Written instruction >>
Could you rewrite the records below with "distortionguitar" replaced by "electricguitarclean" everywhere it occurs, keeping all else unchanged and leaving the pictures out?

[Entries from a dataset]
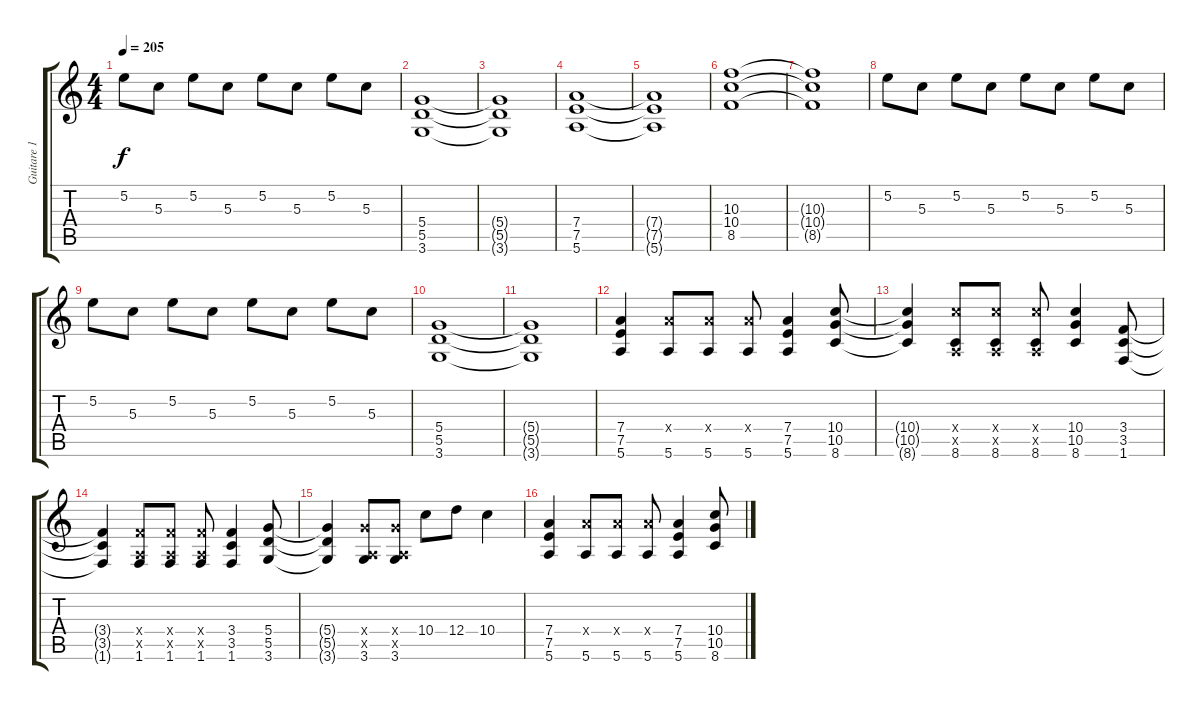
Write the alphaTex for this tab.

\track ("Guitare 1" "Guitare 1") {instrument distortionguitar}
\staff {score tabs}
\tuning (E4 B3 G3 D3 A2 E2) {hide}
\ts (4 4)
\tempo 205
\clef g2
\ks c
5.2.8{dy f} 5.3.8 5.2.8 5.3.8 5.2.8 5.3.8 5.2.8 5.3.8 |
(5.4 5.5 3.6).1 |
(5.4{t} 5.5{t} 3.6{t}).1 |
(7.4 7.5 5.6).1 |
(7.4{t} 7.5{t} 5.6{t}).1 |
(10.3 10.4 8.5).1 |
(10.3{t} 10.4{t} 8.5{t}).1 |
5.2.8 5.3.8 5.2.8 5.3.8 5.2.8 5.3.8 5.2.8 5.3.8 |
5.2.8 5.3.8 5.2.8 5.3.8 5.2.8 5.3.8 5.2.8 5.3.8 |
(5.4 5.5 3.6).1 |
(5.4{t} 5.5{t} 3.6{t}).1 |
(7.4 7.5 5.6).4 (7.4{x} 5.6).8 (7.4{x} 5.6).8 (7.4{x} 5.6).8 (7.4 7.5 5.6).4 (10.4 10.5 8.6).8 |
(10.4{t} 10.5{t} 8.6{t}).4 (10.4{x} 0.5{x} 8.6).8 (10.4{x} 0.5{x} 8.6).8 (10.4{x} 0.5{x} 8.6).8 (10.4 10.5 8.6).4 (3.4 3.5 1.6).8 |
(3.4{t} 3.5{t} 1.6{t}).4 (3.4{x} 0.5{x} 1.6).8 (3.4{x} 0.5{x} 1.6).8 (3.4{x} 0.5{x} 1.6).8 (3.4 3.5 1.6).4 (5.4 5.5 3.6).8 |
(5.4{t} 5.5{t} 3.6{t}).4 (5.4{x} 0.5{x} 3.6).8 (5.4{x} 0.5{x} 3.6).8 10.4.8 12.4.8 10.4.4 |
(7.4 7.5 5.6).4 (7.4{x} 5.6).8 (7.4{x} 5.6).8 (7.4{x} 5.6).8 (7.4 7.5 5.6).4 (10.4 10.5 8.6).8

The reply >>
Write the alphaTex for this tab.

\track ("Guitare 1" "Guitare 1") {instrument electricguitarclean}
\staff {score tabs}
\tuning (E4 B3 G3 D3 A2 E2) {hide}
\ts (4 4)
\tempo 205
\clef g2
\ks c
5.2.8{dy f} 5.3.8 5.2.8 5.3.8 5.2.8 5.3.8 5.2.8 5.3.8 |
(5.4 5.5 3.6).1 |
(5.4{t} 5.5{t} 3.6{t}).1 |
(7.4 7.5 5.6).1 |
(7.4{t} 7.5{t} 5.6{t}).1 |
(10.3 10.4 8.5).1 |
(10.3{t} 10.4{t} 8.5{t}).1 |
5.2.8 5.3.8 5.2.8 5.3.8 5.2.8 5.3.8 5.2.8 5.3.8 |
5.2.8 5.3.8 5.2.8 5.3.8 5.2.8 5.3.8 5.2.8 5.3.8 |
(5.4 5.5 3.6).1 |
(5.4{t} 5.5{t} 3.6{t}).1 |
(7.4 7.5 5.6).4 (7.4{x} 5.6).8 (7.4{x} 5.6).8 (7.4{x} 5.6).8 (7.4 7.5 5.6).4 (10.4 10.5 8.6).8 |
(10.4{t} 10.5{t} 8.6{t}).4 (10.4{x} 0.5{x} 8.6).8 (10.4{x} 0.5{x} 8.6).8 (10.4{x} 0.5{x} 8.6).8 (10.4 10.5 8.6).4 (3.4 3.5 1.6).8 |
(3.4{t} 3.5{t} 1.6{t}).4 (3.4{x} 0.5{x} 1.6).8 (3.4{x} 0.5{x} 1.6).8 (3.4{x} 0.5{x} 1.6).8 (3.4 3.5 1.6).4 (5.4 5.5 3.6).8 |
(5.4{t} 5.5{t} 3.6{t}).4 (5.4{x} 0.5{x} 3.6).8 (5.4{x} 0.5{x} 3.6).8 10.4.8 12.4.8 10.4.4 |
(7.4 7.5 5.6).4 (7.4{x} 5.6).8 (7.4{x} 5.6).8 (7.4{x} 5.6).8 (7.4 7.5 5.6).4 (10.4 10.5 8.6).8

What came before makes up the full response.